Elia Kazan’s “The Arrangement” is one of those long, ponderous, star-filled “serious” films that were popular in the 1950s, before we began to value style more highly than the director’s good intentions. It isn’t successful, particularly not on Kazan’s terms (he sees it, doubtless, as a bitter sermon on the consequences of selling out). But it does draw nourishment from the remarkable performances of Kirk Douglas and Faye Dunaway.
They’re the best things in the film, achieving effects even when Kazan’s script is at its most uncomfortable. And it is an uncomfortable, awkward script, laboring the obvious and ignoring the rest. Kazan considers the tragedy of a talented man (Douglas) who sells his soul to an advertising agency and then nearly kills himself trying to buy it back. His crisis comes when his mistress (Dunaway) denounces him and his “value system” and causes him to re-examine his empty life and empty wife (Deborah Kerr).
This is, indeed, exactly the story you might have expected in a 1950s movie; but it’s not the story so much as Kazan’s tone that goes wrong. He gives Douglas endless scenes of anguished self-analysis, hysterics, blame, guilt, disintegration. By the time he’s analyzed the cause of his crisis (it’s his mother’s fault, naturally), we feel we’ve been through it ourselves a time or two. This is particularly the case since Kazan skips around in time so much; just when we think we’re getting somewhere, he slips in a flashback and we’re back where we started.

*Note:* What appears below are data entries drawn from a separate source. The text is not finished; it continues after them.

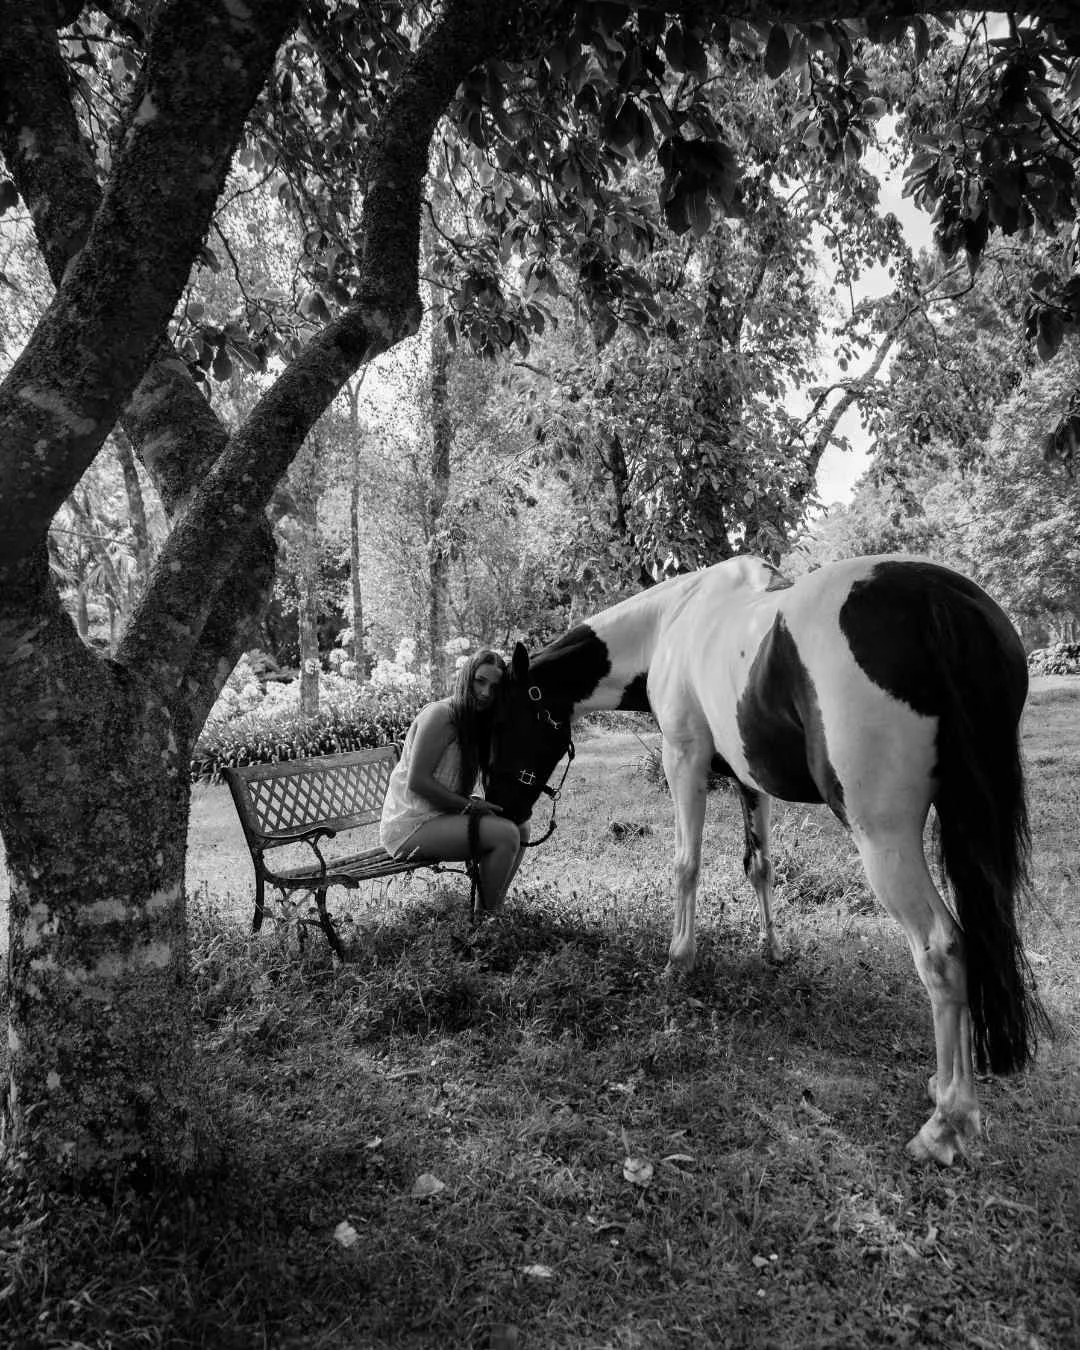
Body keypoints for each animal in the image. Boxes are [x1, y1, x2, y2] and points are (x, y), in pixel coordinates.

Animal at [485, 554, 1049, 1165]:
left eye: (506, 720)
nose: (499, 805)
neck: (673, 621)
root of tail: (937, 598)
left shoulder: (684, 759)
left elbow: (686, 864)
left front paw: (678, 961)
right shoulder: (748, 780)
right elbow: (760, 868)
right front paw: (772, 950)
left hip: (883, 838)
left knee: (942, 949)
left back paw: (946, 1123)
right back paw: (951, 1096)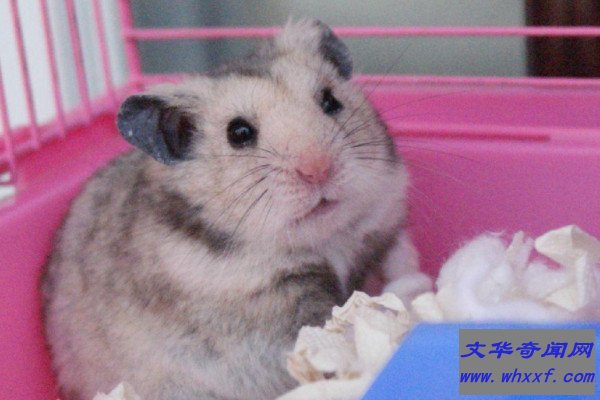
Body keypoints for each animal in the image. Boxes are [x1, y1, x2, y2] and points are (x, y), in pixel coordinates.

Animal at [41, 19, 430, 400]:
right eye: (238, 133)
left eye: (330, 101)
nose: (318, 170)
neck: (328, 240)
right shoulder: (279, 312)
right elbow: (336, 331)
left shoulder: (386, 229)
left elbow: (400, 263)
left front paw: (417, 291)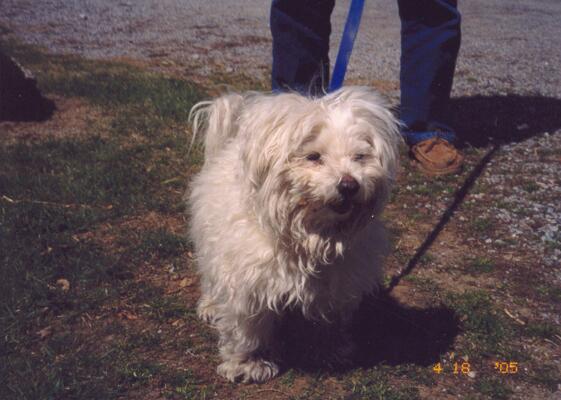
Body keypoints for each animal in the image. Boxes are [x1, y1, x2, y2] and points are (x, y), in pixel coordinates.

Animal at [186, 87, 401, 383]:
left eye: (360, 157)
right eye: (314, 157)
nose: (349, 185)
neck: (308, 239)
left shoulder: (336, 285)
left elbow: (329, 323)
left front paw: (329, 350)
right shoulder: (248, 284)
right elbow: (248, 330)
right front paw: (248, 364)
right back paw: (210, 305)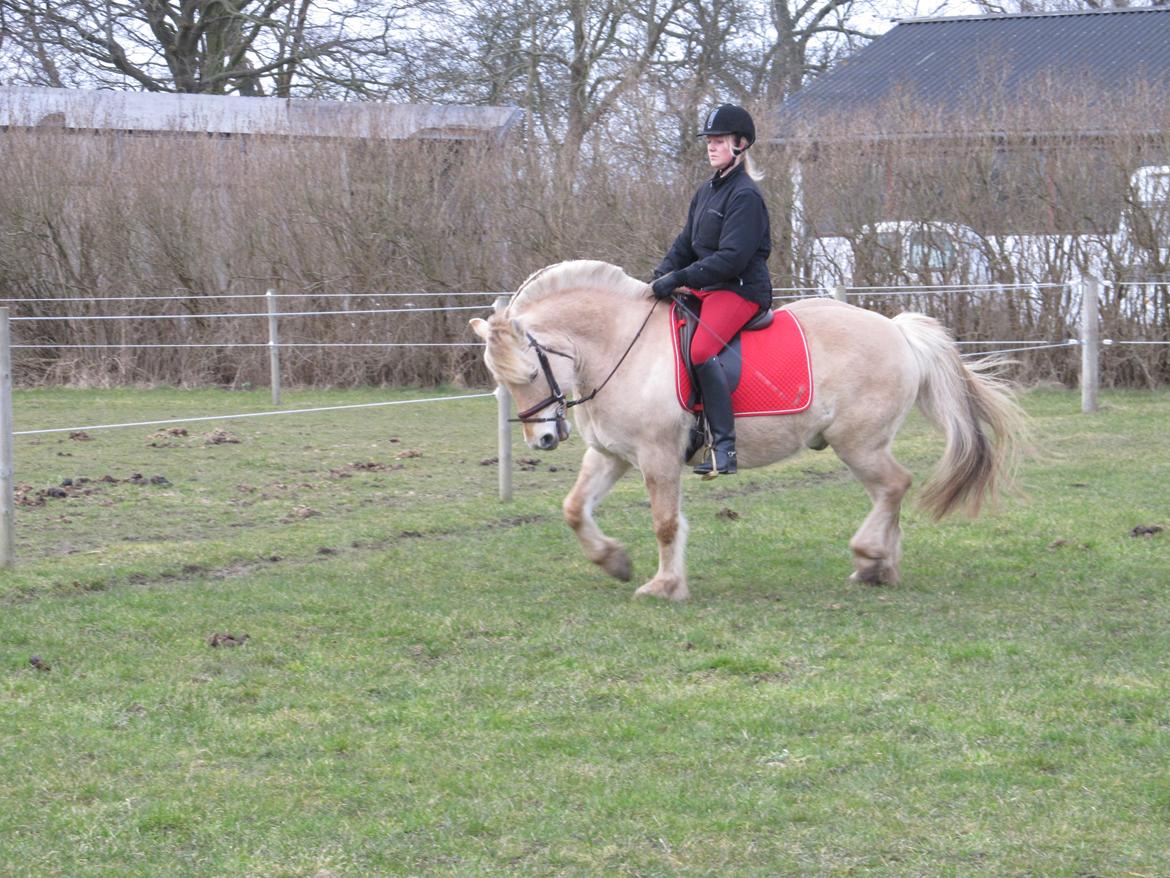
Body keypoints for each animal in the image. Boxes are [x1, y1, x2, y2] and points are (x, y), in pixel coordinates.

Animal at [470, 259, 1020, 604]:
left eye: (529, 373)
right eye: (502, 380)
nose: (542, 440)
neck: (618, 347)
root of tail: (898, 330)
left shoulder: (657, 456)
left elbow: (665, 523)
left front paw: (664, 587)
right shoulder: (613, 455)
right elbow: (574, 509)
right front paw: (614, 561)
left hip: (857, 443)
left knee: (894, 485)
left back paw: (869, 557)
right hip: (863, 444)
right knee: (890, 491)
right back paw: (880, 568)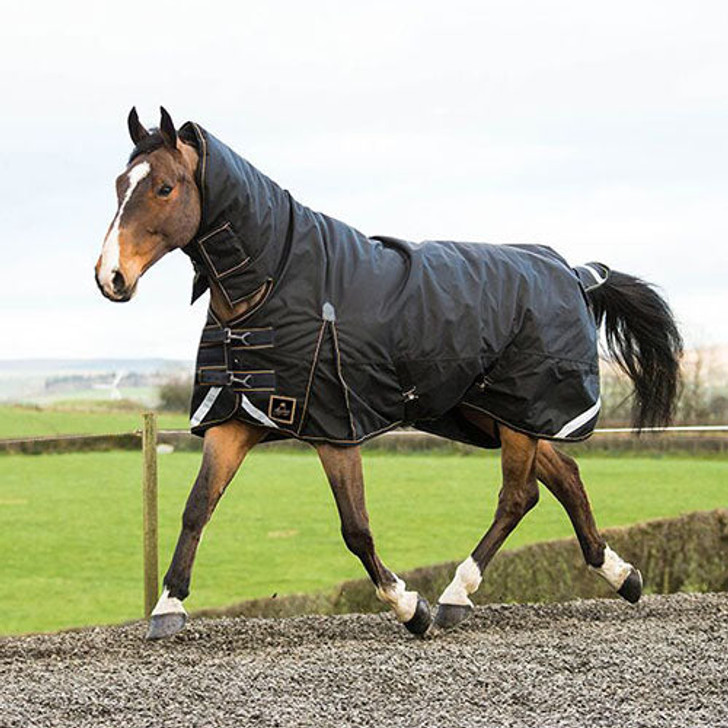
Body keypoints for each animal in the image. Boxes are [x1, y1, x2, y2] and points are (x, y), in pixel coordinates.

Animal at [92, 106, 684, 636]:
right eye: (121, 184)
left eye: (164, 187)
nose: (110, 277)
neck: (277, 280)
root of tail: (575, 272)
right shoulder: (235, 419)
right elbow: (197, 509)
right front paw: (167, 607)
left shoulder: (335, 427)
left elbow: (355, 528)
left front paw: (408, 606)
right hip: (494, 412)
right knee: (565, 475)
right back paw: (621, 575)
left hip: (521, 411)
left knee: (519, 497)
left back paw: (455, 595)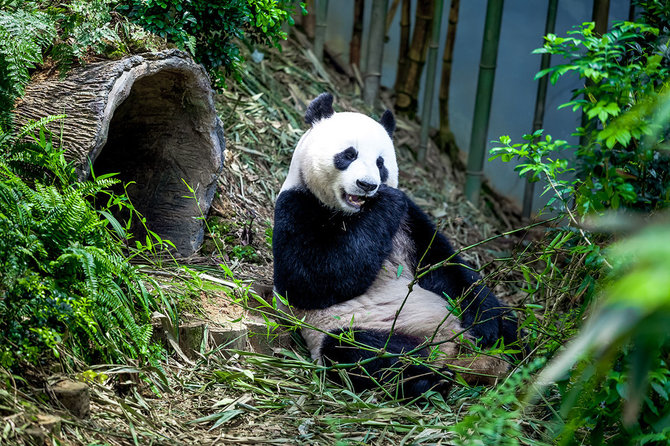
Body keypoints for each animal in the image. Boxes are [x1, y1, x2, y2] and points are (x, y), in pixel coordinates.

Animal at [272, 93, 520, 398]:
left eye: (380, 163)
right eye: (349, 154)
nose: (367, 185)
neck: (354, 213)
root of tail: (449, 347)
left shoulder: (408, 219)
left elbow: (443, 264)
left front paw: (485, 326)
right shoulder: (297, 206)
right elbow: (310, 280)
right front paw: (386, 201)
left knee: (510, 321)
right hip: (349, 327)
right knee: (359, 352)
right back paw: (430, 377)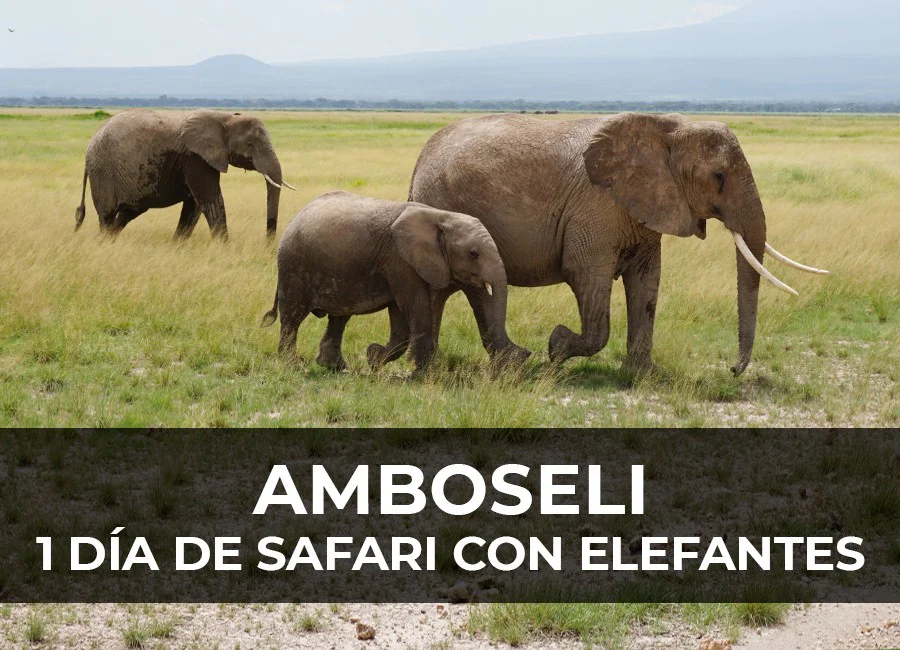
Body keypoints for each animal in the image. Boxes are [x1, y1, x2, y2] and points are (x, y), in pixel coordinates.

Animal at [74, 109, 297, 240]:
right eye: (250, 145)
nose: (269, 243)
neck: (224, 118)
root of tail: (89, 146)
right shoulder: (195, 157)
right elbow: (209, 198)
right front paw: (224, 248)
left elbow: (194, 205)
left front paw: (177, 246)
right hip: (103, 172)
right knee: (107, 215)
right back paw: (104, 242)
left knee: (127, 213)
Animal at [260, 191, 530, 372]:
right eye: (474, 254)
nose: (527, 352)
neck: (441, 216)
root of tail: (296, 218)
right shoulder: (400, 260)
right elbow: (415, 308)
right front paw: (423, 373)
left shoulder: (400, 265)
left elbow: (400, 317)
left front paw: (374, 358)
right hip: (293, 264)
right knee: (292, 317)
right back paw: (292, 366)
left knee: (339, 317)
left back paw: (334, 367)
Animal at [409, 112, 828, 375]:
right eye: (719, 177)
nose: (733, 369)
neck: (667, 129)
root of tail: (420, 159)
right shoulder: (596, 207)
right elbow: (586, 276)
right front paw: (556, 349)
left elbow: (647, 283)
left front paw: (641, 374)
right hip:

Kirk Douglas and Faye Dunaway, however, move through this confusion with so much self-confidence that we become involved with their characters, and the movie almost works. Douglas has been around so long and made so many movies (this is his 49th) that we almost forget to judge him freshly; and yet this isn’t a “Kirk Douglas performance” but a piece of acting, finely wrought out of the materials Kazan supplied him with, and sustained despite the handicaps Kazan was equally generous with.
Douglas’ best scenes are with Miss Dunaway, whose acting is not only the equal of in “Bonnie and Clyde” but is, indeed, the only good acting she has done since. The reason they’re good together, I think, is because there’s so much intelligence at work on the screen. When Douglas, an intelligent actor, plays opposite Deborah Kerr, we don’t feel there’s anyone there; Miss Kerr keeps even her emptiness in reserve. But Faye Dunaway interacts well and sensitively with Douglas, and the scenes involving their affair form a separate story (almost apart from the confusion of the main event) that is absorbing and real.
Even Douglas is not quite able to pull off several scenes of hysterics and wall climbing, however; Kazan seems reluctant to direct personal confrontations at anything beneath a dull roar. The movie finally pounds at our moral sense so much that our moral sense wearies and becomes defensive, and we are finally just grateful for Faye Dunaway’s beauty, and the way she doesn’t raise her voice.